Sure, let me set one up now.

Ok - I’ve put a minimal example here: GitHub - harris-chris/clash-problem-example

There’s instructions in the Readme as to how to re-create the problem. I put in a nix environment with the necessary tooling (if you happen to use it)

I had to take some time to get the project working since ghdl does not work on aarch64 and I ran into some other flake issues. So in the end I copied the nix environment from clash-cores and changed to include everything in your flake.

Anyway the reason for the discrepancy is that your axiPassthrough is using Df.compander. Which includes a forceResetSanity. forceResetSanity ensure that when a circuit is in reset it is not ready and produces no values. In my new branch I created a variant that includes a version of compander without forceResetSanity which matches the output as if no axiPassthrough was included.

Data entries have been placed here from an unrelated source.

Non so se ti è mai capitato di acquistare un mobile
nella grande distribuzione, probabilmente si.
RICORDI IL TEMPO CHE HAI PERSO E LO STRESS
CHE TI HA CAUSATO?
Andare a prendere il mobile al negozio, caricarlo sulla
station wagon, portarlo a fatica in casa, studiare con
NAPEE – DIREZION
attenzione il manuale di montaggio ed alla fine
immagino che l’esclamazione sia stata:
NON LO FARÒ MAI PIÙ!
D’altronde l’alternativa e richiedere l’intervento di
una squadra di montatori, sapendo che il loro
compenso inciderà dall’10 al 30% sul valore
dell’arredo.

I tried to take a look why rx_tready becomes undefined with forceResetSanity.
To do this I simplified to a Df dom (), a protocol with only handshaking signals and no payload. And then just adding the other inputs/outputs to the verilog so cocotb is happy. There I see the same behavior. So I made a circuit diagram using digitaljs:

If you trace all the signals there doesn’t seem to be any way for rx_tready to become undefined unless one of the inputs is also undefined.

Honestly I have no experience with cocotb so I would start looking there.

Here for the changes I made:

See: Comparing harris-chris:main...rowanG077:main · harris-chris/clash-problem-example · GitHub

Thank you very much, this is really appreciated. I’m now playing around and the issue is, as you say, something to do with resets and undefined signals in cocotb. I’d been glossing over the question of reset behaviour, I need to think about what I’m expecting to happen and figure things out from there. Anyway - thank you for taking the time to provide such a detailed analysis.

Oke. good to hear. Also maybe it will help you:

We have a specific protocol for packetized streams that is very close to axi stream, packetstream. It has way more combinators implemented and in general is easier to work with IMO. There is also a full ethernet core almost ™ finished which can work upto UDP with some restrictions.